● **PROBLEM TO WORK ON**
In the data below, swap "series" for "group" in the lines from the one containing "Which series contains the highest Y value?" through the one containing "The 66 series shows 18 at 114. True or false?", inclusive, and reproduce only those lines with nothing else changed. Omit the pictures.

● **RECORDS TO USE**
# # # # #

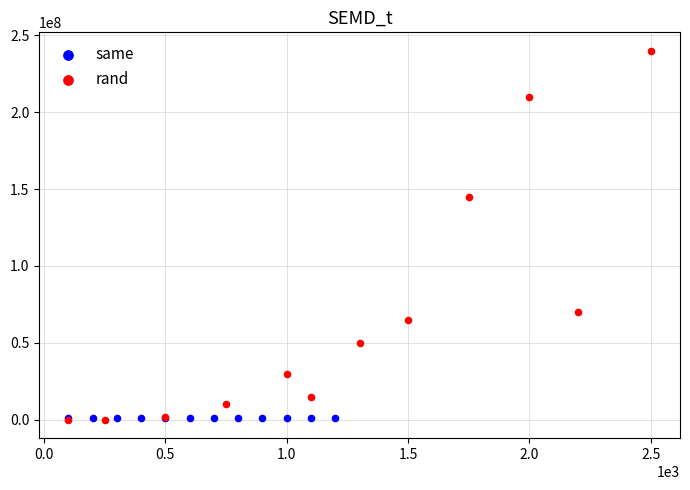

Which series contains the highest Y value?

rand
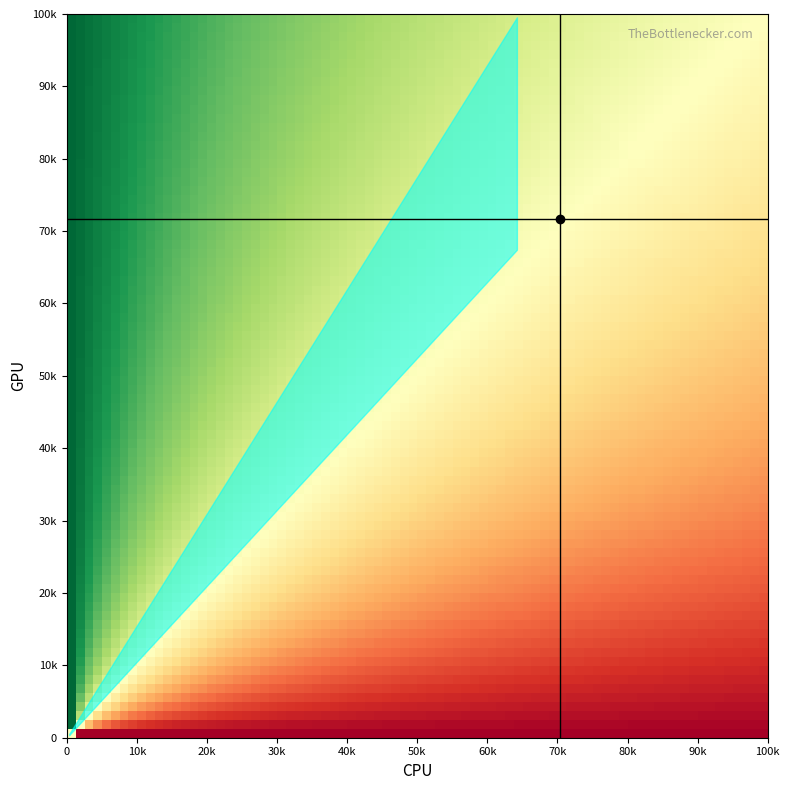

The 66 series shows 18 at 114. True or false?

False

# # # # #

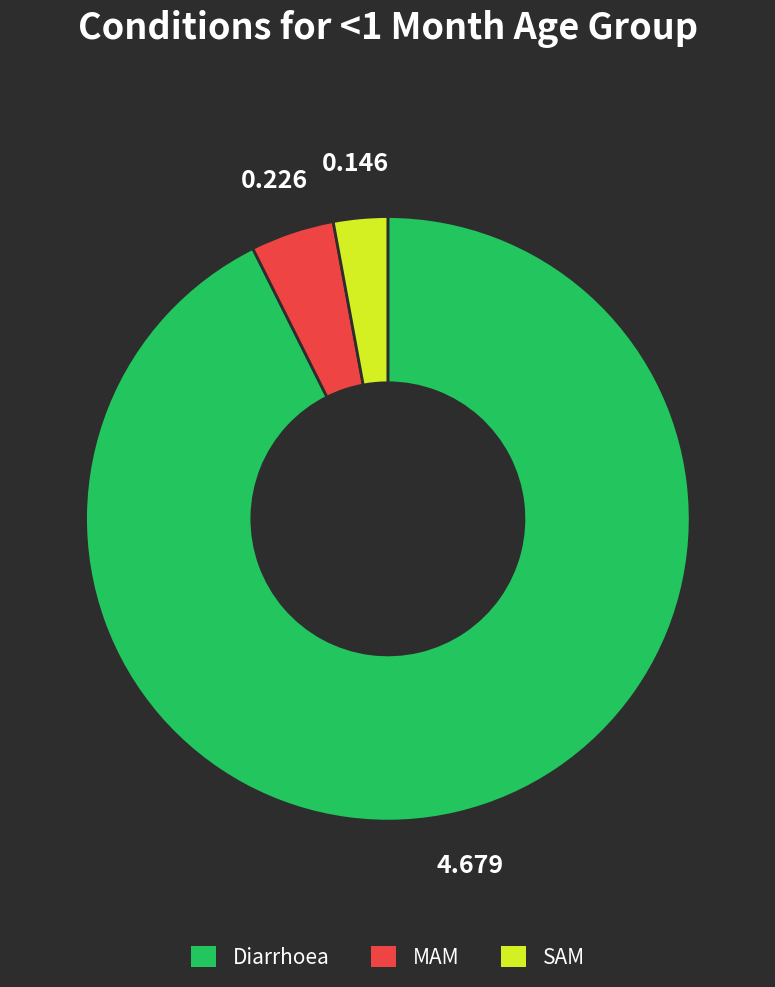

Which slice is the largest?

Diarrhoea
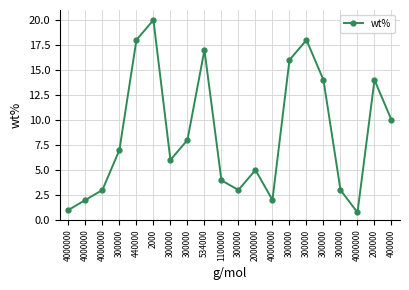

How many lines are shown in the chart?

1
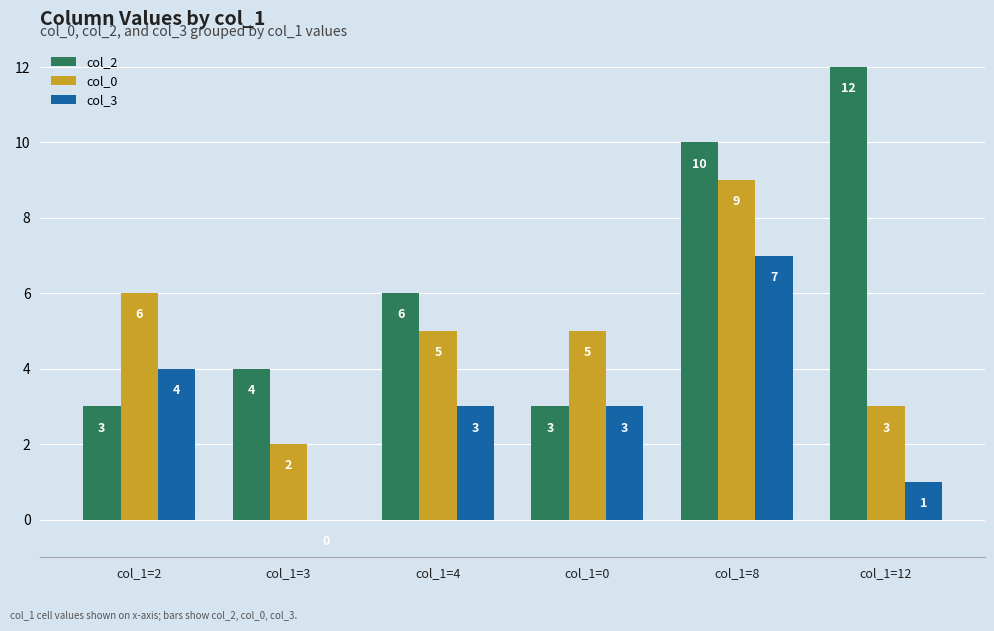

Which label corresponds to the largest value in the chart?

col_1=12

# # # # #

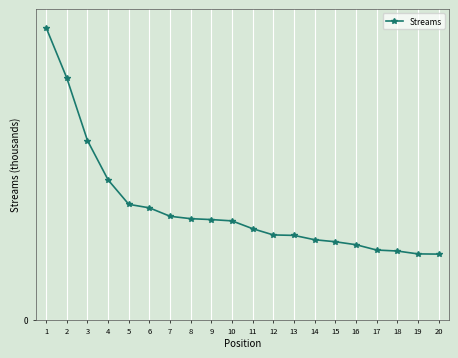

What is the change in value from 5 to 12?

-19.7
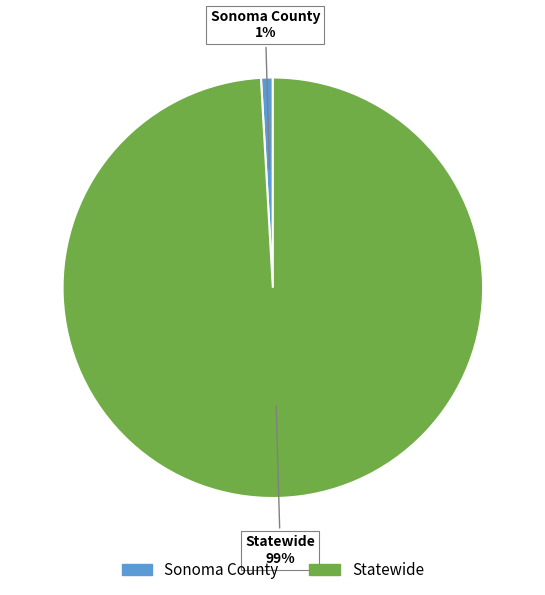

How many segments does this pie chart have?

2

# # # # #

● **SOLUTION FOR THIS TASK**
Which group contains the highest Y value?

rand

The 66 group shows 18 at 114. True or false?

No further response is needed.